- _EXERCISE INSTRUCTIONS_
Please extract every one of the lines below verbatim, leaving the pictures out of your answer.

---- DATA SHOWN

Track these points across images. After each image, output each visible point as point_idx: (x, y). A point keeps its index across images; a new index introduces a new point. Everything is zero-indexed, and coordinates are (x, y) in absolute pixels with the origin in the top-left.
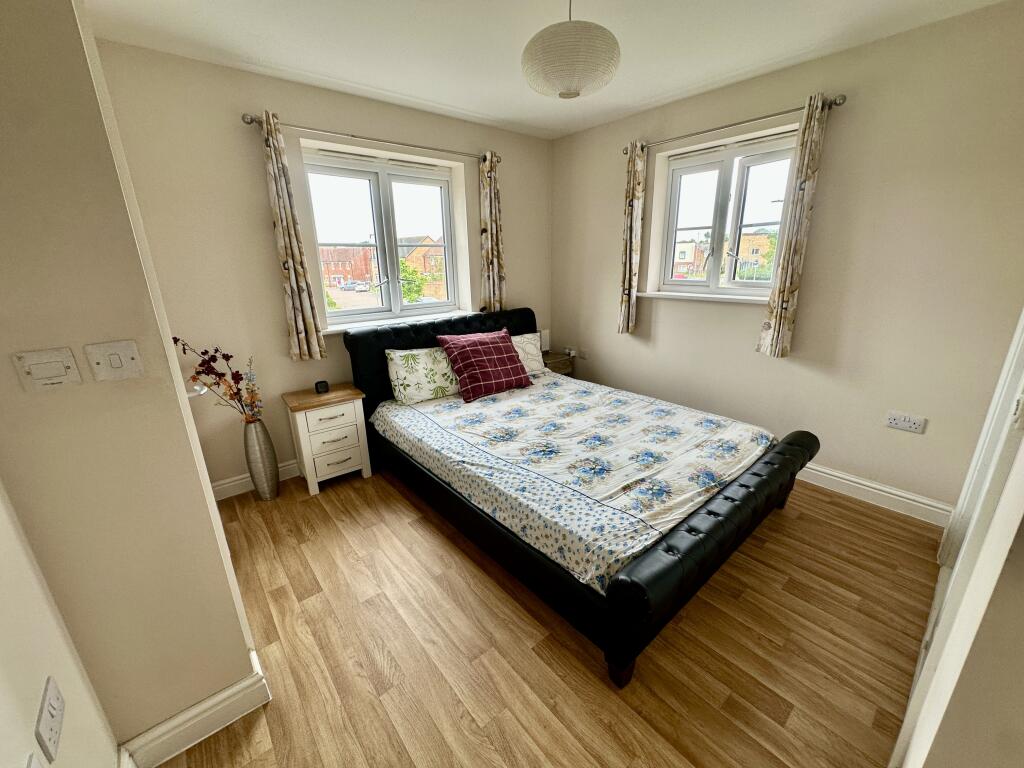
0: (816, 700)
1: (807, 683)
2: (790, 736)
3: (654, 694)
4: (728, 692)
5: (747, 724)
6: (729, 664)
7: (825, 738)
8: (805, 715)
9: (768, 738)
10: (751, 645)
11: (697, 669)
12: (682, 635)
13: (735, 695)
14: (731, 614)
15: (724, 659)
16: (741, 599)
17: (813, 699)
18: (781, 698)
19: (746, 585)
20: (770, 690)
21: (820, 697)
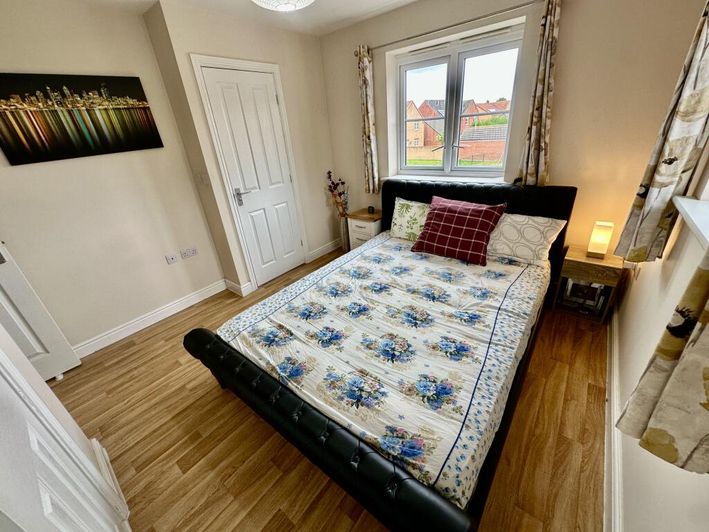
0: (181, 493)
1: (194, 490)
2: (170, 464)
3: (214, 399)
4: (204, 436)
5: (185, 442)
6: (221, 440)
7: (161, 486)
8: (177, 479)
9: (175, 451)
10: (231, 459)
11: (222, 422)
12: (246, 416)
13: (201, 440)
14: (258, 452)
15: (225, 438)
16: (271, 463)
17: (183, 490)
18: (191, 467)
19: (286, 472)
20: (197, 462)
21: (183, 496)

--------

- _TASK RESULT_
Track these points across images. After each image, output each visible point as point_idx: (x, y). A point keeps its index across images; a new index introduces a new point. Everything is zero-indexed, and coordinates are (x, y) in absolute pixels with the origin in the top-left.
0: (816, 700)
1: (807, 683)
2: (790, 736)
3: (654, 694)
4: (728, 692)
5: (747, 724)
6: (729, 664)
7: (825, 738)
8: (805, 715)
9: (768, 738)
10: (751, 645)
11: (697, 669)
12: (682, 635)
13: (735, 695)
14: (731, 614)
15: (724, 659)
16: (741, 599)
17: (813, 699)
18: (781, 698)
19: (746, 585)
20: (770, 690)
21: (820, 697)
0: (181, 493)
1: (194, 490)
2: (170, 464)
3: (214, 399)
4: (204, 436)
5: (185, 442)
6: (221, 440)
7: (161, 486)
8: (177, 479)
9: (175, 451)
10: (231, 459)
11: (222, 422)
12: (246, 416)
13: (201, 440)
14: (258, 452)
15: (225, 438)
16: (271, 463)
17: (183, 490)
18: (191, 467)
19: (286, 472)
20: (197, 462)
21: (183, 496)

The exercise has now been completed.